THE BLACK CHERRY.

The Black Cherry, which is a tree of the first magnitude in favorable regions, is only a middle-sized tree in the New England States. In the South and West, especially on the banks of the Ohio River, it attains a very great size, rising sometimes to one hundred feet, according to Michaux, with a corresponding diameter. It is sensitive to the extremes both of cold and heat, and to an excess either of dryness or moisture. In Maine it is only a small tree, being checked in its growth by the severe Northern winters. Very far south it suffers from the hot and dry summers, but prospers well in the mountainous parts. It forms immense forests in many districts of North America, in company with the honey locust, the black walnut, the red elm, and the oak. It is sufficiently common in New England to constitute an important ingredient of our wood scenery, and though indigenous, it is most abundant in lands which have been modified by cultivation.
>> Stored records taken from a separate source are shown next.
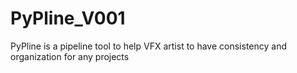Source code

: # PyPline_V001

PyPline is a pipeline tool to help VFX artist to have consistency and organization for any projects
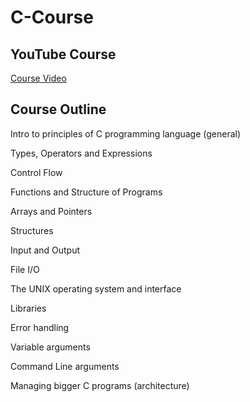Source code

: # C-Course

## YouTube Course

[Course Video](https://youtu.be/xgj4Gp3AKsI)

## Course Outline

Intro to principles of C programming language (general)

Types, Operators and Expressions

Control Flow

Functions and Structure of Programs

Arrays and Pointers

Structures

Input and Output

File I/O

The UNIX operating system and interface

Libraries

Error handling

Variable arguments

Command Line arguments

Managing bigger C programs (architecture)
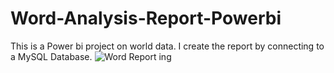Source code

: # Word-Analysis-Report-Powerbi
This is a Power bi project on world data. I create the report by connecting to a MySQL Database.
![Word Report ing](https://github.com/user-attachments/assets/0c78c796-7b90-467c-84ce-958fccce817d)
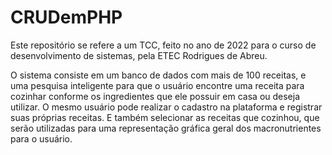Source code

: # CRUDemPHP
Este repositório se refere a um TCC, feito no ano de 2022 para o curso de desenvolvimento de sistemas, pela ETEC Rodrigues de Abreu.

O sistema consiste em um banco de dados com mais de 100 receitas, e uma pesquisa inteligente para que o usuário encontre uma receita para cozinhar conforme os ingredientes que ele possuir em casa ou deseja utilizar. O mesmo usuário pode realizar o cadastro na plataforma e registrar suas próprias receitas. E também selecionar as receitas que cozinhou, que serão utilizadas para uma representação gráfica geral dos macronutrientes para o usuário.
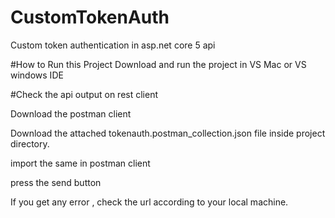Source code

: # CustomTokenAuth
Custom token authentication in asp.net core 5 api

#How to Run this Project
Download and run the project in VS Mac or VS windows IDE

#Check the api output on rest client

Download the postman client 

Download the attached tokenauth.postman_collection.json  file inside project directory.

import the same in postman client 

press the send button 

If you get any error , check the url according to your local machine. 
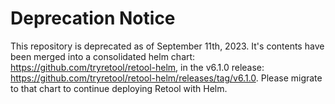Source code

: # Deprecation Notice

This repository is deprecated as of September 11th, 2023. It's contents have been merged into a consolidated helm chart: https://github.com/tryretool/retool-helm, in the v6.1.0 release: https://github.com/tryretool/retool-helm/releases/tag/v6.1.0. Please migrate to that chart to continue deploying Retool with Helm.
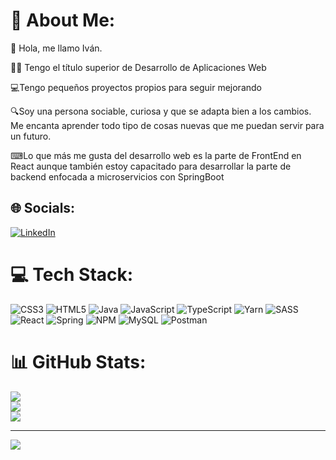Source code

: # 💫 About Me:

👋 Hola, me llamo Iván.

👨‍🎓 Tengo el título superior de Desarrollo de Aplicaciones Web 

💻Tengo pequeños proyectos propios para seguir mejorando

🔍Soy una persona sociable, curiosa y que se adapta bien a los cambios. Me encanta aprender todo tipo de cosas nuevas que me puedan servir para un futuro.

⌨Lo que más me gusta del desarrollo web es la parte de FrontEnd en React aunque también estoy capacitado para desarrollar la parte de backend enfocada a microservicios con SpringBoot


## 🌐 Socials:
[![LinkedIn](https://img.shields.io/badge/LinkedIn-%230077B5.svg?logo=linkedin&logoColor=white)](https://linkedin.com/in/ivan-garcia-garcia) 

# 💻 Tech Stack:
![CSS3](https://img.shields.io/badge/css3-%231572B6.svg?style=flat&logo=css3&logoColor=white) ![HTML5](https://img.shields.io/badge/html5-%23E34F26.svg?style=flat&logo=html5&logoColor=white) ![Java](https://img.shields.io/badge/java-%23ED8B00.svg?style=flat&logo=java&logoColor=white) ![JavaScript](https://img.shields.io/badge/javascript-%23323330.svg?style=flat&logo=javascript&logoColor=%23F7DF1E) ![TypeScript](https://img.shields.io/badge/typescript-%23007ACC.svg?style=flat&logo=typescript&logoColor=white) ![Yarn](https://img.shields.io/badge/yarn-%232C8EBB.svg?style=flat&logo=yarn&logoColor=white) ![SASS](https://img.shields.io/badge/SASS-hotpink.svg?style=flat&logo=SASS&logoColor=white) ![React](https://img.shields.io/badge/react-%2320232a.svg?style=flat&logo=react&logoColor=%2361DAFB) ![Spring](https://img.shields.io/badge/spring-%236DB33F.svg?style=flat&logo=spring&logoColor=white) ![NPM](https://img.shields.io/badge/NPM-%23000000.svg?style=flat&logo=npm&logoColor=white) ![MySQL](https://img.shields.io/badge/mysql-%2300f.svg?style=flat&logo=mysql&logoColor=white) ![Postman](https://img.shields.io/badge/Postman-FF6C37?style=flat&logo=postman&logoColor=white)
# 📊 GitHub Stats:
![](https://github-readme-stats.vercel.app/api?username=ivangarciagarcia&theme=radical&hide_border=false&include_all_commits=true&count_private=true)<br/>
![](https://github-readme-streak-stats.herokuapp.com/?user=ivangarciagarcia&theme=radical&hide_border=false)<br/>
![](https://github-readme-stats.vercel.app/api/top-langs/?username=ivangarciagarcia&theme=radical&hide_border=false&include_all_commits=true&count_private=true&layout=compact)

---
[![](https://visitcount.itsvg.in/api?id=ivangarciagarcia&icon=0&color=0)](https://visitcount.itsvg.in)

<!-- Proudly created with GPRM ( https://gprm.itsvg.in ) -->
This tree differs very obviously in its ramification from the garden cherry, in which the branches are always subordinate to the trunk, and arranged in irregular whorls and stages, one above another, so that, if they were horizontal, they would resemble those of a fir-tree. The Black Cherry tree, on the contrary, is subdivided in such a manner that the main stem cannot easily be traced above the lower junction of the branches, except in those which have grown in a forest. The branches are spread out more loosely, without the least of any arrangement in whorls, and their terminations are longer and smaller. The leaves of the two trees are also widely different: those of the garden cherry are broad, ovate, rough, and serrate; those of the American tree are lanceolate and smooth, and almost as slender as the leaves of the willow. The one bears its flowers and fruit in racemes, the other in round clusters or umbels. The trunk and bark of the two species are similar, both resembling the black birch in the properties of their wood and the outside appearance of their bark. The branches of the Wild Cherry are too straggling and sparse to make a beautiful tree, and the leaves being small and narrow, the whole mass is wanting in depth of shade.